199 F2d 589 Bair v. Commissioner of Internal Revenue

199 F.2d 589

52-2 USTC P 9531

BAIR et al.

v.

COMMISSIONER OF INTERNAL REVENUE.

No. 5, Docket 22085.

United States Court of Appeals Second Circuit.

Argued Oct. 8, 1952.

Decided Nov. 7, 1952.

Julian H. Hyman, New York City, for petitioners.

Charles S. Lyon, Acting Asst. Atty. Gen., Ellis N. Slack, A. F. Prescott and Maryhelen Wigle, Sp. Assts. to the Atty. Gen., for respondent. Argument for respondent was presented by Carlton Fox, Sp. Asst. to the Atty. Gen.

Before SWAN, Chief Judge, and L. HAND, Circuit Judge.

SWAN, Chief Judge.

1

This appeal involves the income tax liability for the year 1945 of the petitioners, husband and wife, who reported their income on a cash basis. There are two distinct issues, one concerning an interest item of $1,109.14 credited to Mrs. Bair on the books of the Goldsmith Trust, of which she was one of the settlors and beneficiaries, but not reported as income of the petitioners; the other concerning an item of $13,378.74 representing a loss sustained by Mr. Bair on the liquidation of a corporation and claimed as a bad debt deduction. Both issues were decided adversely to the taxpayers, resulting in the deficiency on review.

2

Without repeating the facts as found by the Tax Court and reported in 16 T.C. 90, we shall assume familiarity with them in our discussion. The Tax Court held the interest item includible in the taxpayers' gross income on two grounds, stated in 16 T.C.at pages 97-98 of the opinion as follows:

3

'Since the interest of $1,109.14 and the cash withdrawal of $9,000 were credited and debited to the same account, we hold that petitioner Ruth V. Bair received an actual payment of interest because a payment not allocated by the parties is treated as a payment, first of interest and then of principal. * * *

4

'Even though we find actual payment of interest here, there is an additional reason for including the interest in petitioner's income. Since the Goldsmith Trust is a revocable trust, for the purposes of taxation the trust entity is ignored and the income of the trust is included in the income of the grantors, section 166 Internal Revenue Code (26 U.S.C.A. § 166.) * * * '

5

With the first ground of decision we must respectfully disagree. The stipulation of facts states that the $9,000 payment received by Mrs. Bair 'was charged to her capital account on the books of the trust.' This would seem to mean that the trustee allocated the payment to capital; it makes of doubtful application at least, to put it no stronger, the rule that a payment not allocated by the parties is to be treated first as a payment of interest.

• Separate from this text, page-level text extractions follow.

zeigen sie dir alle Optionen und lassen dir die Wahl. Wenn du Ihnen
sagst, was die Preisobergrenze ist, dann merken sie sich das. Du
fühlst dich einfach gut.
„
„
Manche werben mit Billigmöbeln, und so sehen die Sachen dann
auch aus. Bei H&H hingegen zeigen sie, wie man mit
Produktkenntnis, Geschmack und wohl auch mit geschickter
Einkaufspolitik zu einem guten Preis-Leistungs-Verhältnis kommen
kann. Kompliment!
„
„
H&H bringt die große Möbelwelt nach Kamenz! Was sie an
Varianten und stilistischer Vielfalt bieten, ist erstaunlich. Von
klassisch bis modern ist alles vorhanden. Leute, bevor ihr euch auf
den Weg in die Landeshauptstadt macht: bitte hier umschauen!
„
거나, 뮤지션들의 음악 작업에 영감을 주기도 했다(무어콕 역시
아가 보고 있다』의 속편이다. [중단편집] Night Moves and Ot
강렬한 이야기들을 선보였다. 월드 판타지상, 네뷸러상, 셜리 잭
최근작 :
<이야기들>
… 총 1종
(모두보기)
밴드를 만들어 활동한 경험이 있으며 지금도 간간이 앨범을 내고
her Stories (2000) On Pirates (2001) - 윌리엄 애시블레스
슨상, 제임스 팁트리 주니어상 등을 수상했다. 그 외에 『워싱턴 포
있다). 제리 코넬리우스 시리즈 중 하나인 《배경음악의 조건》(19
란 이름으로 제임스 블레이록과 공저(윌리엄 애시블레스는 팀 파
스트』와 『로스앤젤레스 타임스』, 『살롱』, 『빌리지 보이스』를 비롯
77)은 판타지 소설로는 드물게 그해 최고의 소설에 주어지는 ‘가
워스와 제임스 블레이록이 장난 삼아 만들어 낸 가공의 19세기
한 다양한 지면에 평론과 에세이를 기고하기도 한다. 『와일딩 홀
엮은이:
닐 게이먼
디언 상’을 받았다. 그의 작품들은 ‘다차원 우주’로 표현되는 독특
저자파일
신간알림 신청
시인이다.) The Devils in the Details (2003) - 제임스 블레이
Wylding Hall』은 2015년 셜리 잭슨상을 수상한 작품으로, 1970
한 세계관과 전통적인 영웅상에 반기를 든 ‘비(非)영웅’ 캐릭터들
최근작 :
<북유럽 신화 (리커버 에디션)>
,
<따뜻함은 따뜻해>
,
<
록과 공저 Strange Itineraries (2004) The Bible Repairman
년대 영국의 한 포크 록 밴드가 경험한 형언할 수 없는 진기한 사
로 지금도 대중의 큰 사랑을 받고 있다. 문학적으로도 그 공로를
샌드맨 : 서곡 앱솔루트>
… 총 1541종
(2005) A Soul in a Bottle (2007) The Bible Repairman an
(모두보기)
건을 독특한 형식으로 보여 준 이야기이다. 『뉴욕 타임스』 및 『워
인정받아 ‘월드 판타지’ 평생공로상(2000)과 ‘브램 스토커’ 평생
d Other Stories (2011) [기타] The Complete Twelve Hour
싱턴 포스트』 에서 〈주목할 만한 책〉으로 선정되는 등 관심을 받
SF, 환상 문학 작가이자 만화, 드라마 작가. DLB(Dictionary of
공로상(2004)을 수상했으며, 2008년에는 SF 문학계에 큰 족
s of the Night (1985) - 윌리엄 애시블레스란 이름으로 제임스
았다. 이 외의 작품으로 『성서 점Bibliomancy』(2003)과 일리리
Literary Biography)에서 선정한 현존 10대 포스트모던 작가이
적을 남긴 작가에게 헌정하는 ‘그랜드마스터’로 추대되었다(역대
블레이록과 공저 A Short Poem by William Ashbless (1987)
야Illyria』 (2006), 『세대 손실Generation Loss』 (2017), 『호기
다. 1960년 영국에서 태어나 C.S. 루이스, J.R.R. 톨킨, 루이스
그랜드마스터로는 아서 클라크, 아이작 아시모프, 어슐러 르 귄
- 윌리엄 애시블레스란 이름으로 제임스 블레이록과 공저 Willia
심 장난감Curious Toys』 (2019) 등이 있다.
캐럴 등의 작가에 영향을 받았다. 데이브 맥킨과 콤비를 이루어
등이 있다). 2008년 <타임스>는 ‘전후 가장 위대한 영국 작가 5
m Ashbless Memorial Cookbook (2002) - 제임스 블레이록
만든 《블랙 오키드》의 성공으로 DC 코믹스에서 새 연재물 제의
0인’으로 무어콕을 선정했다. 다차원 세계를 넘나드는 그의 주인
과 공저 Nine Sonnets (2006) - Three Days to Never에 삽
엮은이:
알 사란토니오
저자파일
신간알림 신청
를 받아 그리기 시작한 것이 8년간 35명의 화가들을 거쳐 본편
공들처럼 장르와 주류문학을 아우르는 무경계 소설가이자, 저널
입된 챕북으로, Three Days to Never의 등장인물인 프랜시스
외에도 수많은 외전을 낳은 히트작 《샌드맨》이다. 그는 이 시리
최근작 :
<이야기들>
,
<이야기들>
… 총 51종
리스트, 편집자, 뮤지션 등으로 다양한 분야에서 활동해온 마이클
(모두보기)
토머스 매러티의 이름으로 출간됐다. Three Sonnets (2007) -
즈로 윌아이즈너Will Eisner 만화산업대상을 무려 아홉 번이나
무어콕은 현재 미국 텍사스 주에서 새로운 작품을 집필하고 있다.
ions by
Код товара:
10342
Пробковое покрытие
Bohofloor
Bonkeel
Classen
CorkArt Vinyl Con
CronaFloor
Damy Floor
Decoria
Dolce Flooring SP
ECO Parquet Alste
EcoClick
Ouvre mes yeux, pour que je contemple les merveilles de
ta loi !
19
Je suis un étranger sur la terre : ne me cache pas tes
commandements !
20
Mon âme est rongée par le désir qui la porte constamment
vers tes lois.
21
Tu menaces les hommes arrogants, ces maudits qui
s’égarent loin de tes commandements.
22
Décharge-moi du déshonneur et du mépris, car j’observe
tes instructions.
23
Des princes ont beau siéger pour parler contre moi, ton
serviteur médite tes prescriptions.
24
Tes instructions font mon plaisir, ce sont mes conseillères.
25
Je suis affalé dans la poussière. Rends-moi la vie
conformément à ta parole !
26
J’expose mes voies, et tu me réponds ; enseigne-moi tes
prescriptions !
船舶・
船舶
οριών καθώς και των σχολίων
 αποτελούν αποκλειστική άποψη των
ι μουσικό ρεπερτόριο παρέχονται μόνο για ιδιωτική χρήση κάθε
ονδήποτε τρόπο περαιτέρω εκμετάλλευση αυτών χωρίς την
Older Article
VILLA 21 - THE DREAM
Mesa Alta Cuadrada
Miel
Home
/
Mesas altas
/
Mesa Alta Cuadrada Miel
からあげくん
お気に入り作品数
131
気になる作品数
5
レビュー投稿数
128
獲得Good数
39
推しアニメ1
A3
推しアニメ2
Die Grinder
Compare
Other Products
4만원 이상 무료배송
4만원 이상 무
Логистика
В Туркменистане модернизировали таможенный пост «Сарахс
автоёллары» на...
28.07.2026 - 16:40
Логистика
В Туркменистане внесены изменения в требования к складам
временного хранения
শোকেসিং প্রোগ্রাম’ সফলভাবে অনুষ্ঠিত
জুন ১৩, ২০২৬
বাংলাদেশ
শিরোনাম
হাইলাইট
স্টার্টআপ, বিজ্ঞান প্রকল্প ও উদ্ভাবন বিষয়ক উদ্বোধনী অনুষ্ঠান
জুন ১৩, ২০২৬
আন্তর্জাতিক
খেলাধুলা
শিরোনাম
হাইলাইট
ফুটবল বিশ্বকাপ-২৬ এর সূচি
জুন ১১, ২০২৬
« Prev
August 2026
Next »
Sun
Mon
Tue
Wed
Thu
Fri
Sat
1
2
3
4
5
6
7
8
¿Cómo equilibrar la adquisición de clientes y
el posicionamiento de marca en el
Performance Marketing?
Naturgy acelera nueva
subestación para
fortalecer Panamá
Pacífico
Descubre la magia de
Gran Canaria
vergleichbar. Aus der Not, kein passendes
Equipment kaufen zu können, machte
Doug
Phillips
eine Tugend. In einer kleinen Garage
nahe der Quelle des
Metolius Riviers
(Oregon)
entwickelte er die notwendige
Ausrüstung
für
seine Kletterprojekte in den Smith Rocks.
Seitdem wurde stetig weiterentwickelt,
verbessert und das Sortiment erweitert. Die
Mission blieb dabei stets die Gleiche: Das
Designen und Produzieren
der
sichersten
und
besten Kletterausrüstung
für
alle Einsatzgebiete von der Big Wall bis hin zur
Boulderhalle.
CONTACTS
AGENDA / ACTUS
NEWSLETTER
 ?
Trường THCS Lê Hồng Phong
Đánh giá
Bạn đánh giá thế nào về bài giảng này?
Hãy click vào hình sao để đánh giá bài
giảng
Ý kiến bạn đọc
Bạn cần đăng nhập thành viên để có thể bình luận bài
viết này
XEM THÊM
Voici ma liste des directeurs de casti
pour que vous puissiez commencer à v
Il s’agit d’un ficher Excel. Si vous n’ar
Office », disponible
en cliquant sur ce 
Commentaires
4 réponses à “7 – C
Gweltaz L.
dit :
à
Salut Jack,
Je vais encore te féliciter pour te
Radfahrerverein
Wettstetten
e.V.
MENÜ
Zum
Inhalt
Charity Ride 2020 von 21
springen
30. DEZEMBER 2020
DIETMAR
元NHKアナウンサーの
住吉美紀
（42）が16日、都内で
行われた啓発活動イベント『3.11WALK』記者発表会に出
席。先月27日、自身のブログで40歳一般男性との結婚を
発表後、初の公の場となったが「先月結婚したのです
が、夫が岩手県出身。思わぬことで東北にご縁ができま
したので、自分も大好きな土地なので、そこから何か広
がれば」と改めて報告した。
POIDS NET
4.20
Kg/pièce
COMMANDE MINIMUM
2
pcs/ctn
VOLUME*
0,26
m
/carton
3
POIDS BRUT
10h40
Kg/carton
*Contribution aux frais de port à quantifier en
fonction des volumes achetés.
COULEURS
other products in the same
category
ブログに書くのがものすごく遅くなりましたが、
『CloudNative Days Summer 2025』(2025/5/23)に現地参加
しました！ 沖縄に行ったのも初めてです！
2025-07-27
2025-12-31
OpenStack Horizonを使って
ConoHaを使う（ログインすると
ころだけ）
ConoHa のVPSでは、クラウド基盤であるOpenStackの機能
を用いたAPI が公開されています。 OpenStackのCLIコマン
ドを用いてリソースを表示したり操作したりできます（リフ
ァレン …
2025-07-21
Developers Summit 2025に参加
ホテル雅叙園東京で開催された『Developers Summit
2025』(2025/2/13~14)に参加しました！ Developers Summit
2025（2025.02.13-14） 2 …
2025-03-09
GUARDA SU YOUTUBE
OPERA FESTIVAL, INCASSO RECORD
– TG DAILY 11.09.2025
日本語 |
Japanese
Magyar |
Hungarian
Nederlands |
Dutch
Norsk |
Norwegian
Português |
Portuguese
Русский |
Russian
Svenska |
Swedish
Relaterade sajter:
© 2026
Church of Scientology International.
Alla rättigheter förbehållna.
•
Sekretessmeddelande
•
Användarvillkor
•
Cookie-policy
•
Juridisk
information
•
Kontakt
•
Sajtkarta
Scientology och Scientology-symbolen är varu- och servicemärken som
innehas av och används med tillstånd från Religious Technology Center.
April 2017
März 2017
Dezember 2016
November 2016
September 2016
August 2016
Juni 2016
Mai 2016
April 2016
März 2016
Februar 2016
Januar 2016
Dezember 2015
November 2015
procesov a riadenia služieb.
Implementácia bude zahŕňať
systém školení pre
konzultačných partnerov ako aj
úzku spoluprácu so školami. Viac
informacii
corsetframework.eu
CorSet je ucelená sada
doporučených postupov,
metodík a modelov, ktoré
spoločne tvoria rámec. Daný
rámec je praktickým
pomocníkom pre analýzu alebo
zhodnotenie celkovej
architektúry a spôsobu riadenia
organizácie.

But regardless of this consideration, we think the terms of the trust are such as to make it impossible to attribute any part of the $9,000 payment to the payment of interest on the indebtedness of the F. & H.G. Corporation to Mrs. Bair without imputing to the trustee an abuse of his powers under the trust. Paragraph IIC of the trust deed provides that the trustee 'shall apply any income remaining after the aforementioned payments shall have been made, toward payment of the indebtedness, with interest, as hereinafter provided of the F. & H.G. Corp'n to its bondholders * * * .' The 'payments aforementioned' included those prescribed by Paragraph II(a) and (b), and the income of the trust in 1945 was not enough to pay them in full.

6

We agree with the Tax Court's second ground for including the interest item in Mrs. Bair's income. Her income account on the books of the trust was credited with interest of $1,109.14 and a like sum was charged against the income account of Gertrude Rosenblatt and used as a deduction in her income tax return.1 Since the trust was revocable, section 166 overrides any provision of the trust postponing payment of income and requires Mrs. Bair's share of the trust income to be included in computing her net income.

7

As to the husband's claimed deduction we think the Tax Court was also right. The question is whether the money he advanced to Hildegarde Realty Corporation was a loan or a capital contribution. If the latter, it was correctly held that he sustained a capital loss, only 50% of which was deductible, rather than a bad debt loss deductible in full. Whether the advances made by the two real estate speculators who were the corporation's only stockholders, were loans or contributions to capital is essentially a question of fact upon which the taxpayer has the burden of establishing his right to the claimed deduction. Mathiessen v. Commissioner, 2 Cir., 194 F.2d 659, 661. As we there said, quoting from Schnitzer v. Commissioner, 13 T.C. 43, 'Bookkeeping, form, and the parties' expression of intent or character, the expectation of repayment, the relation of advances to stockholdings, and the adequacy of the corporate capital previously invested are among circumstances properly to be considered, for the parties' formal designation of the advances are not conclusive'. In the light of the undisputed facts, we cannot reverse as clearly erroneous the Tax Court's findings that the large sums advanced to this fly-by-night corporation were actually contributions to capital.

8

Decision affirmed.

1 See Gertrude Rosenblatt v. Commissioner, 16 T.C. 100.